Convoitée par les nouveaux citadins et les familles recomposées, la 5 n'a jusqu'à tout récemment rencontré que peu d'opposition. On attendait General Motors (Opel Meriva), Toyota (Corolla Verso), voire Volkswagen (Touran); c'est finalement Kia qui a été le premier à se manifester avec le Rondo, suivi cette année par Chrysler et son Journey. Deux prétendants qui cultivent cependant un certain classicisme face à la 5, la seule à offrir un accès aux places arrière par deux portes coulissantes.

Vie à bord

Avec la 5, Mazda prétend avoir trouvé le subtil dosage entre encombrement, habitabilité, modularité, qualités routières et prix. Ambitieux programme qui se traduit par un véhicule à peine plus long qu'une Mazda 3, mais capable d'héberger six personnes ou de transporter 730 litres de matériel.

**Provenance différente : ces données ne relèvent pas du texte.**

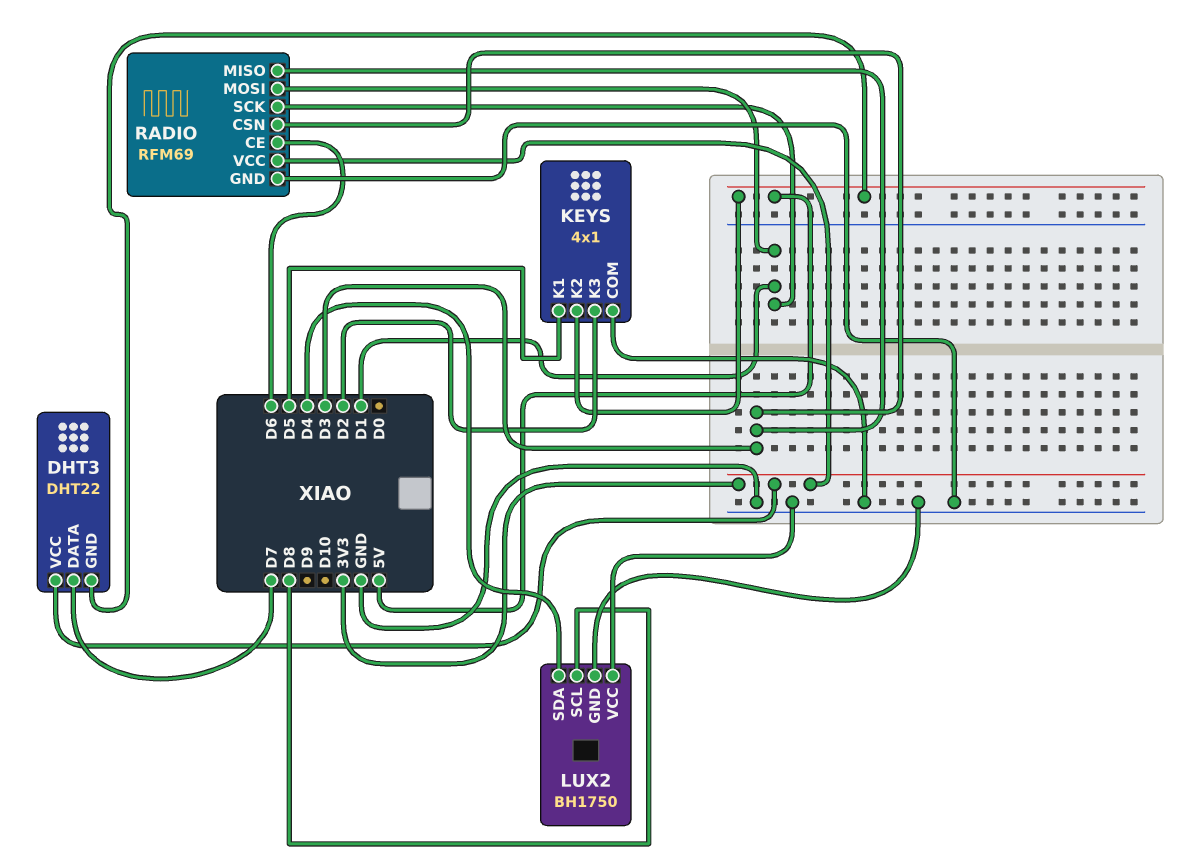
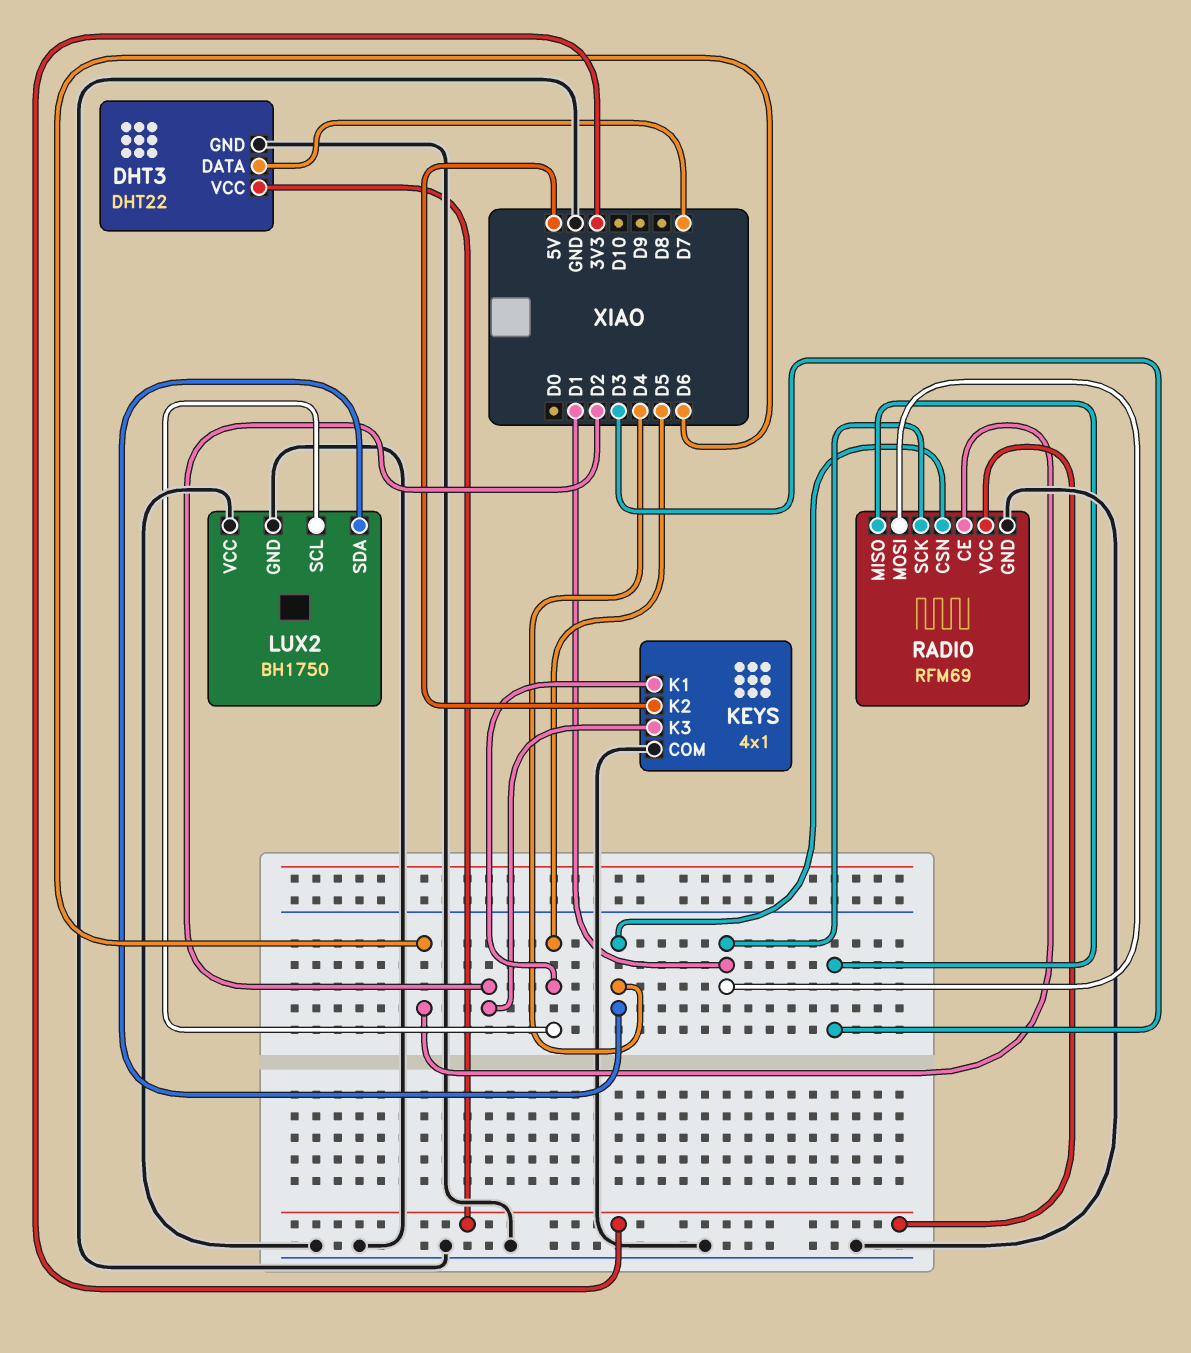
DHT3 pin GND: 5V -> GND
LUX2 pin SCL: D8 -> D5
RADIO pin CSN: D3 -> D4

Et voilà réunis les principaux attributs de ce véhicule qui se décline en deux livrées: GS et GT. À peine plus longue qu'un Rondo (+75 mm), la 5 est cependant beaucoup plus courte qu'un Journey (-247 mm) qui, à l'instar de la Sud-Coréenne, prétend accueillir sept passagers plutôt que six, et un passager additionnel dans des situations d'urgence dans le cas de l'étroite Japonaise. En effet, c'est sous cet angle que la Mazda trahit en partie les choix prônés dans l'habitacle.

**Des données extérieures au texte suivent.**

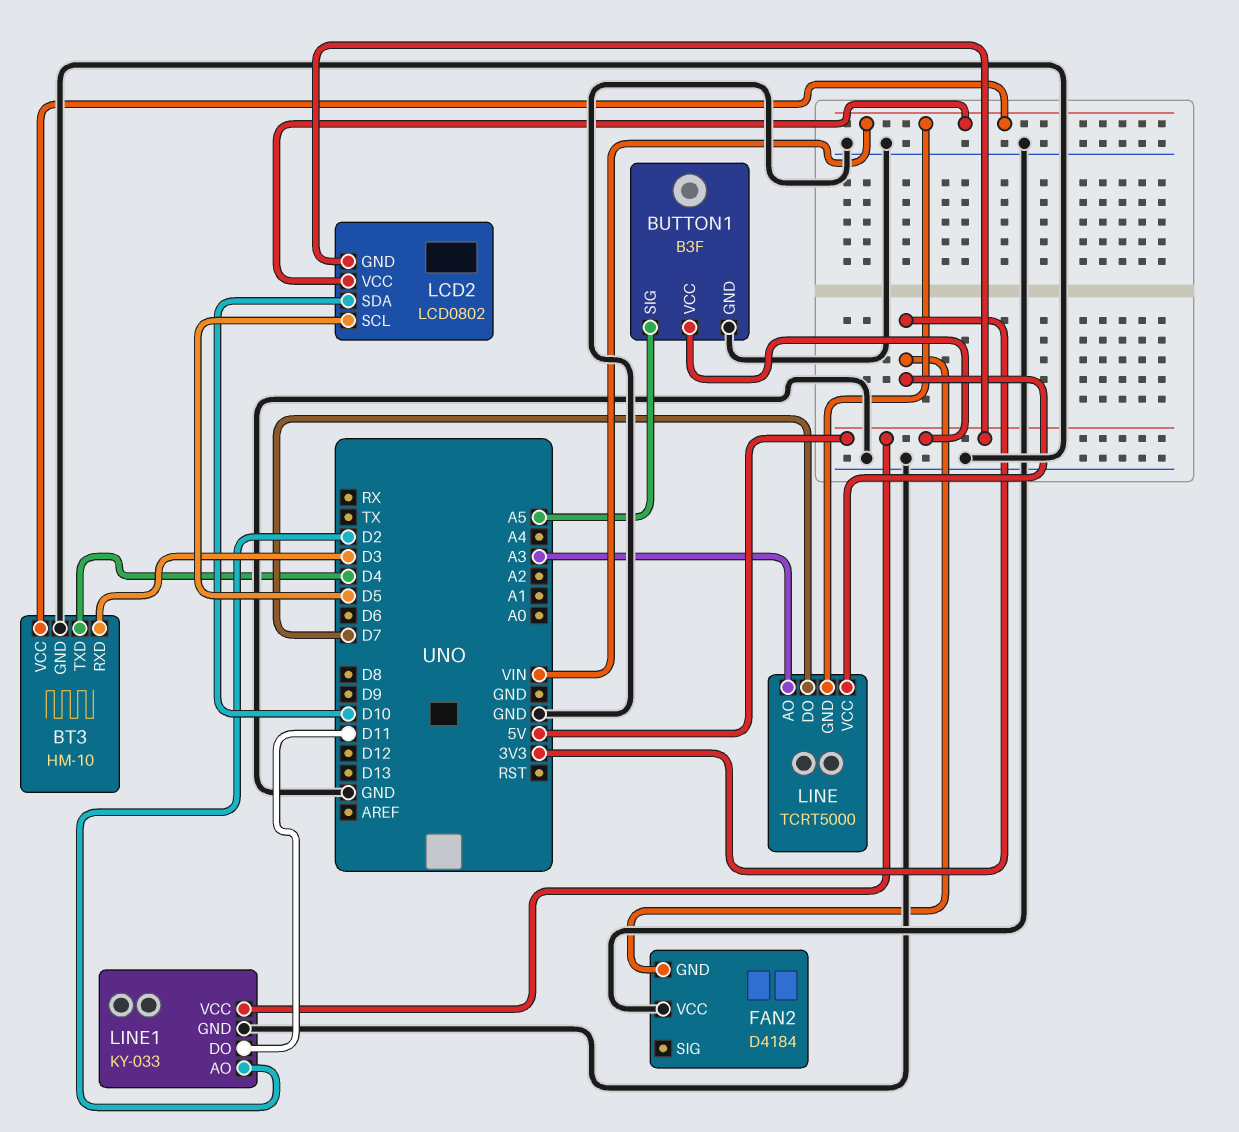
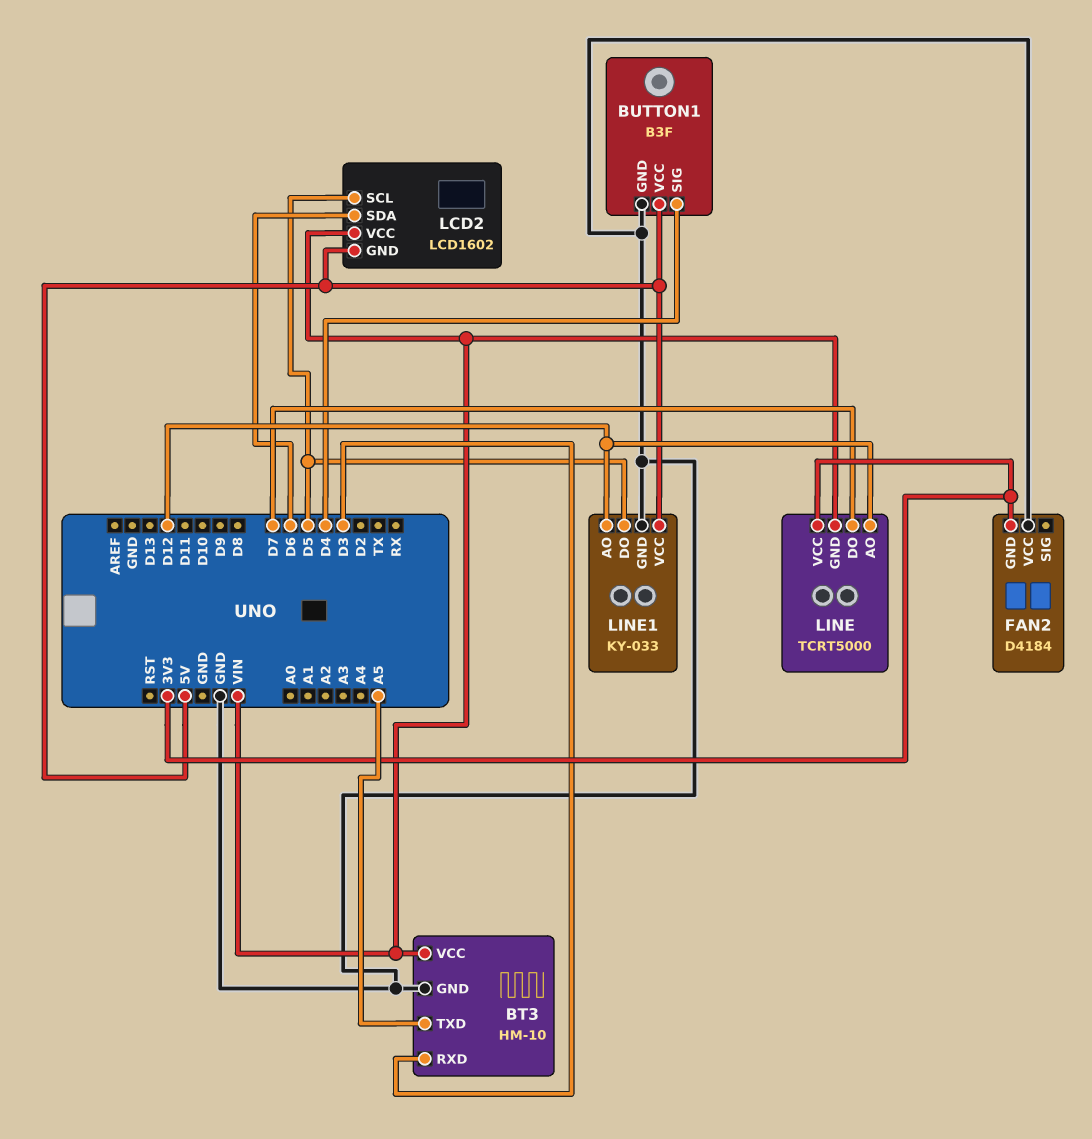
BT3 pin TXD: D4 -> A5
BUTTON1 pin SIG: A5 -> D4
LCD2: LCD0802 -> LCD1602
LCD2 pin SDA: D10 -> D6
LINE pin AO: A3 -> D12
LINE1 pin AO: D2 -> D12
LINE1 pin DO: D11 -> D5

La 5 opte en effet pour une configuration six places, répartie sur trois rangées de sièges tous escamotables (mais pas amovibles). Inclinables et montés sur glissières (mais pas dotés de mémoire), les sièges du deuxième rang facilitent l'accès aux deux places du «fond». Lesquelles ne pourront échoir qu'à des enfants, principalement en raison d'un espace aux jambes trop limité. Même s'ils ne comptent pas sur des places arrière aussi accessibles, les Rondo et Journey s'avèrent cependant plus accueillants que la 5.

La Dodge surtout, en raison principalement de sa taille beaucoup plus imposante. Mais l'Américaine ne peut être qualifiée de véritable sept places pour autant. Les deux places «du fond» sont, comme chez la concurrence, pratiques lors des situations d'urgence, comme lorsqu'on veut emmener tous les enfants du voisinage à l'école, mais trop étroites et fermes pour envisager autre chose que des trajets de fortune.

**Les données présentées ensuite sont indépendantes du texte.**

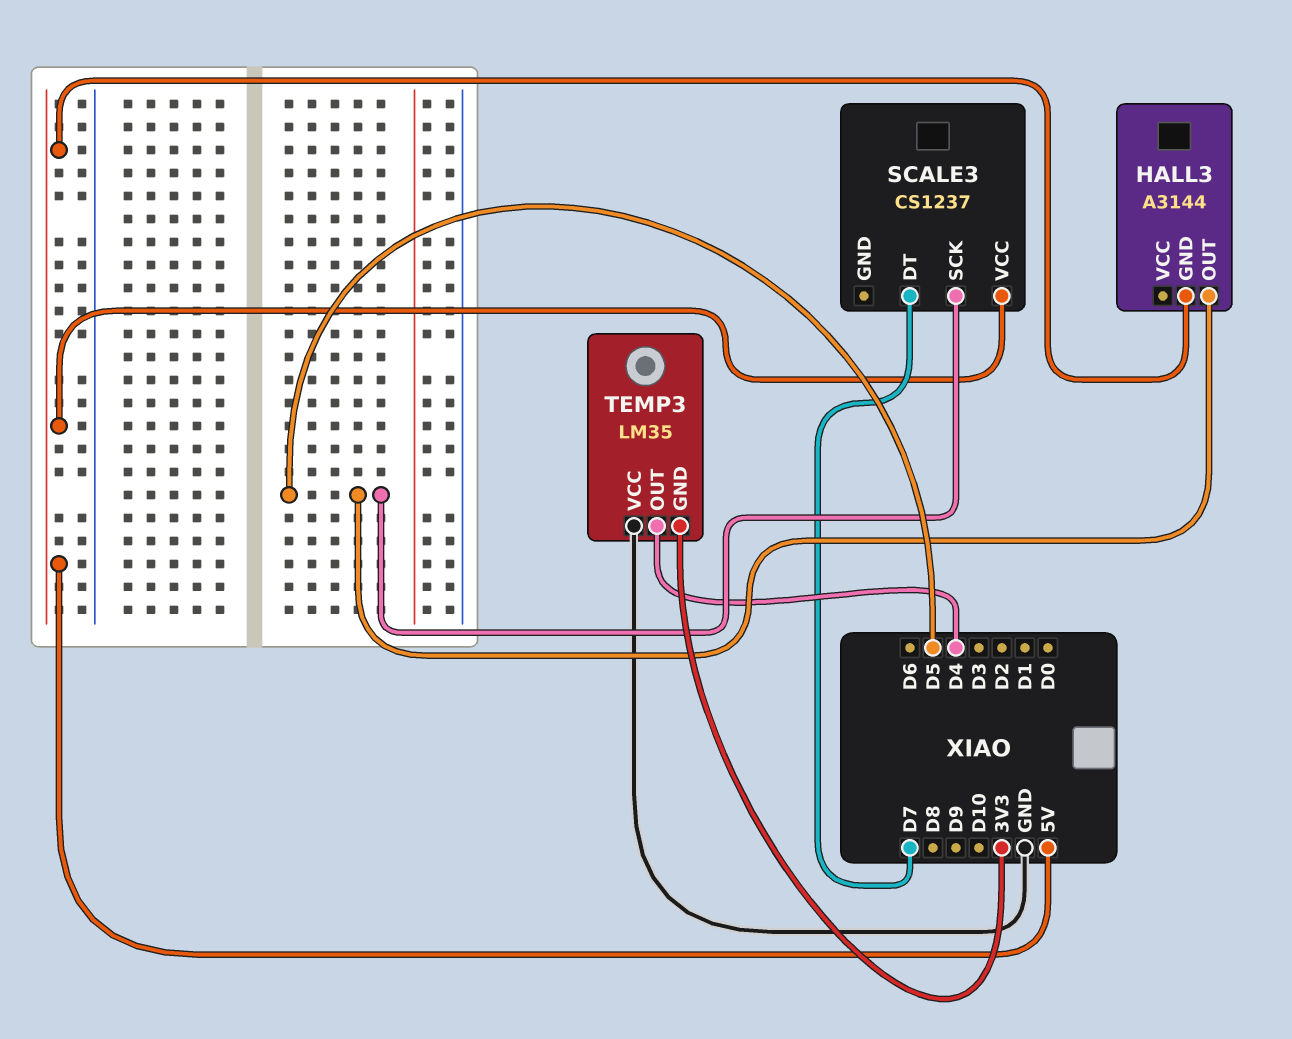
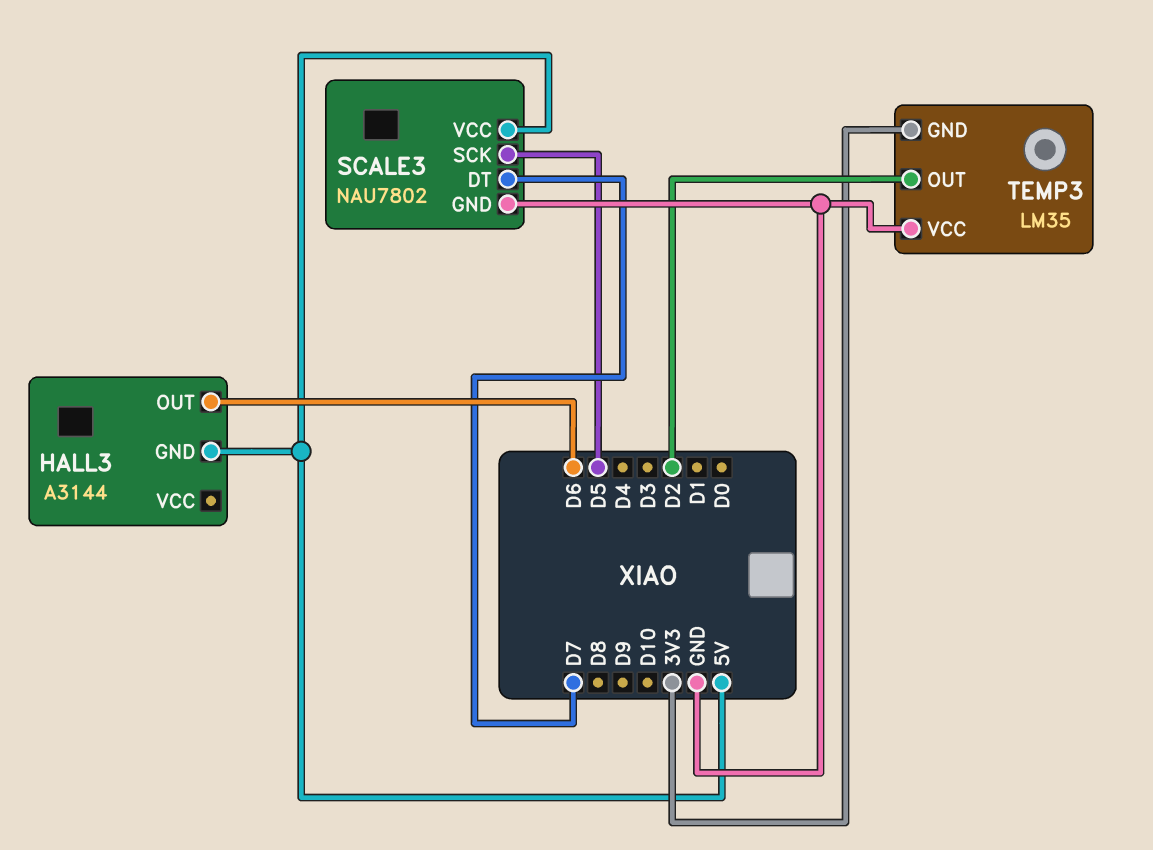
HALL3 pin OUT: D5 -> D6
SCALE3: CS1237 -> NAU7802
SCALE3 pin GND: none -> GND
TEMP3 pin OUT: D4 -> D2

Conséquence inhérente à ce type de véhicule, le volume de chargement se révèle rachitique lorsque toutes les places à bord sont occupées. Tout va heureusement mieux une fois le troisième rang rabattu, et plus encore en mode deux places. Les occupants ou le chargement; il faudra choisir!

Avec les réglages en tout sens du siège du conducteur et du volant, la position de conduite à bord de la 5 est sensiblement la même que sur une berline, l'altitude en plus (la garde au sol est de 5 mm plus élevée que celle de la 3). Seule petite gêne, les montants de pare-brise, très avancés, perturbent légèrement le champ de vision et ce, malgré des glaces de custode. La position de conduite est aussi très invitante à bord de la Rondo, qui bénéficie d'une surface vitrée encore plus imposante et offre par le fait même une visibilité remarquable, ce qui permet de profiter de l'assise élevée. En revanche, la présentation intérieure est plutôt désolante et vieillotte face à une 5 joliment restaurée et - enfin - habillée de matériaux plus riches.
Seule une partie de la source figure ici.